A year ago, the American Psychiatric Association Council on Research published a review article with senior author Dr. Charlie Nemeroff:
by D. Jeffrey Newport, Linda L. Carpenter, William M. McDonald, James B. Potash, Mauricio Tohen, and Charles B. Nemeroff, The APA Council of Research Task Force on Novel Biomarkers and Treatments
American Journal of Psychiatry. 2015 172:950–966.

I wrote about it in [a touch of paralysis…]. Dr. Nemeroff had already gone out of his way to say he was not connected with Naurex, the company behind GLYX-13 [Rapastinel] here, [between 5:40 and 6:40]. That APA review article was enthusiastic about Rapastinel, in spite of the fact that there was only one trial [Randomized proof of concept trial of GLYX-13, an N-methyl-D-aspartate receptor glycine site partial agonist, in major depressive disorder nonresponsive to a previous antidepressant agent][NCT01234558] with all authors being involved with Naurex [founded by Joseph Moskal, PhD]. Sure enough, shortly after that review article came out, Allergan bought Naurex for $560 M [Dr. Nemeroff is definitely financially involved with Allergan]. Positively reviewing drugs without acknowledging his own COI was Dr. Nemeroff’s M.O. in the past [see supplement·a·tion: a strange kind of sense…], and frankly I suspected he might be up to his old tricks again – though in a more untouchable way. So I flagged Rapastinel as a trial to take a look at. As I said, the letter in the American Journal of Psychiatry this month just reminded me.

Dr. Moskal and his colleagues have certainly put in the time with their GLIX-13 NMDA partial agonist [now Rapastinel]. He is a neurobiologist at Northwestern [see Northwestern’s $560 million man] who tested his molecule in a wide range of animal models. His articles about GLIX-13 are worth looking over [at least the titles], as he predicts from his basic research many possible clinical applications.
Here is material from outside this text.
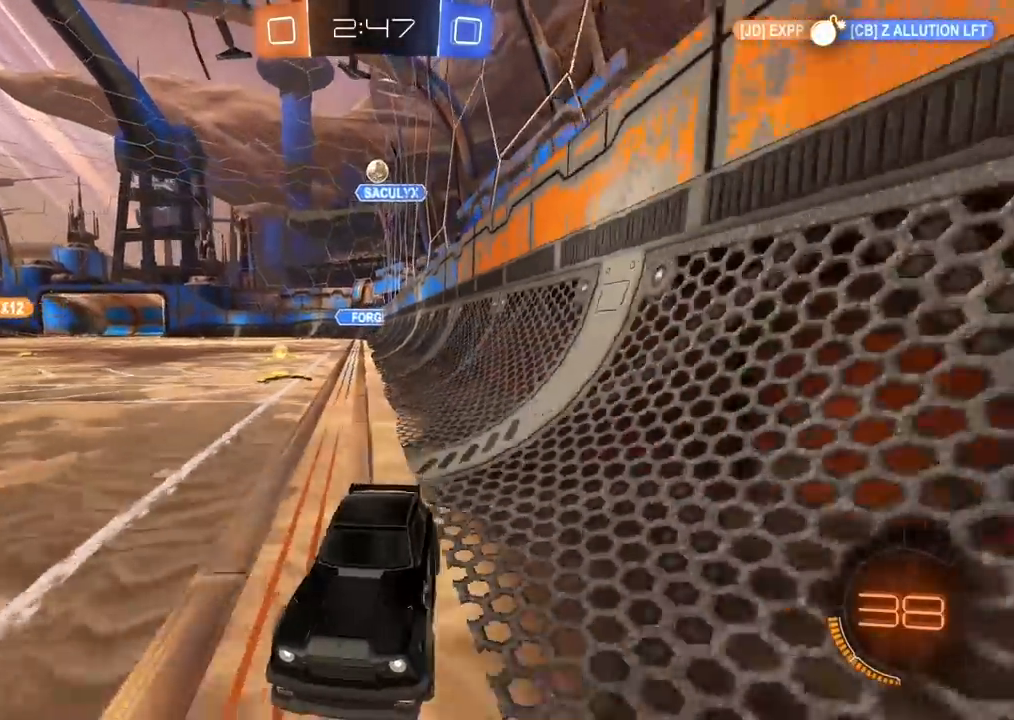
{"dt_ms": 500, "buttons": ["R2"], "left_stick": "right", "right_stick": "center", "events": [[133, "left_stick", "right"], [233, "L1", "down"], [367, "L1", "up"]]}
But these two titles state clearly where the eagle landed – GLYX-13, an NMDA receptor glycine site functional partial agonist enhances cognition and produces antidepressant effects without the psychotomimetic side effects of NMDA receptor antagonists and GLYX-13, a NMDA receptor glycine-site functional partial agonist, induces antidepressant-like effects without ketamine-like side effects [both available on-line].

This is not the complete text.